Here is a file showing all possible fractions $<1$ generated by up to $12$ resistors, with an example for each one. The notation used is $x(1,1)$ for series and $y(1,1)$ for parallel. Corresponding Mathematica functions for x and y can be found above.
Case for (n-1)/n
$(n-1)/n$ clearly differs the most from EA. From the data gathered, the minimal number of resistors needed for $(n-1)/n\approx \frac{5}{2}\log (n)$:
examples of f((n-1)/n) using minimal # resistors
$ 1 \oplus 1 \\ (1+1)\oplus 1 \\ ((1+1)+1)\oplus 1 \\ (((1+1)+1)+1)\oplus 1 \\ ((1 \oplus 1)\oplus 1)+(1\oplus 1) \\ (1+1)\oplus ((1 \oplus 1)+1) \\ (((1 \oplus 1)+1)\oplus(1\oplus 1))+ (1 \oplus 1) $
$(n-1)/n$ differs considerably from Euclidean algorithm as $n$ get larger. eg $26/27$ can be made with only $8$ resistors: $(1+1)\oplus (((1+1)\oplus((1\oplus 1)+1))+1)$
Since this method was suggested in the comments, I'm going to present it, but this is a restriction on the OP problem, in that we consider only adding a resistor either in serie, either in parallel to an existing circuit built in the same way. Thus it is far from representing all possibilities.

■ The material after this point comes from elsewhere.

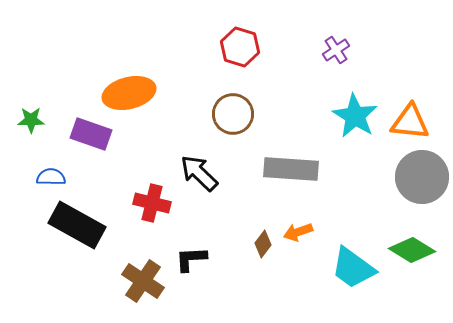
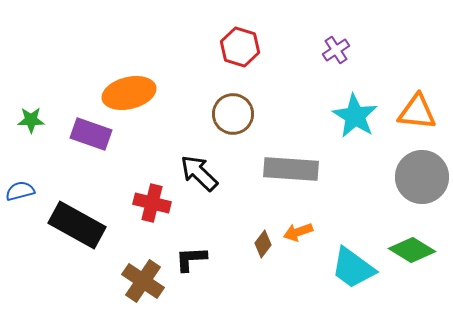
orange triangle: moved 7 px right, 10 px up
blue semicircle: moved 31 px left, 14 px down; rotated 16 degrees counterclockwise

If there $n$ resistors then there are $2^n$ arrangements of resistors, basically they are given by the binary developpement where for instance $+$ is associated to $1$ and $\oplus$ to $0$.
It behaves as an arithmetic stack.
Example let's look at shayne2020 listing for $n=3$.

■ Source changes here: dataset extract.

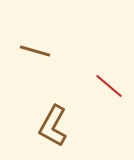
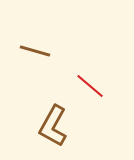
red line: moved 19 px left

$\begin{array}{c|c|c|c|} \mathbb Q & \text{circuit} & \text{arithm stack} & \text{binary} \\ \hline 1/3 & (1\oplus 1)\oplus 1 & +\oplus\oplus 111 & 100\\ 3/2 & (1\oplus 1)+1 & +\oplus+111 & 101\\ 2/3 & (1+1)\oplus 1 & ++\oplus111 & 110\\ 3/1 & (1+1)+1 & +++111 & 111\\ \end{array}$
This correspond to the well known bijection from $\mathbb N\to\mathbb Q^+$ which has a representation as the Stern-Brocot tree : Stern-Brocot Tree
The tree also has this interesting property : Fractions on a Binary Tree II
It is not too difficult to prove that our resistors verify these properties.
Remember on the left branch of a subtree we process a $0$ in the binary developpement so this correspond to $\oplus$ operation. While on the right branch of the tree, we process a $1$, this is the $+$ operation.
Let's start from a fraction $a/b$ :
- on left branch of the tree we have $\frac ab\oplus 1=\frac{1}{\frac ba+1}=\frac{1}{\frac{a+b}{a}}=\frac{a}{a+b}$
- on right branch of the tree we have $\frac ab+1=\frac{a+b}{b}$
Note also that the bijection can be explicited :
$\begin{cases} \displaystyle g(x)=\frac{1}{1+2\lfloor x\rfloor-x} \\ \\ f(n)=\underbrace{g \circ g \circ g\ \circ...\circ\;g\;}_{\text{n times}}(0)=g^{(\circ^n)}(0) \end{cases}$
The case of more complex circuits (i.e. other parenthesizations, and there are Catalan numbers many of them) still need to be adressed. And from Martin's results it seems they lead to shorter circuits.
So even if this idea seems nice because it offers a constructive way to reach every rational resistor, it does not realizes the minimum in term of needed resistors.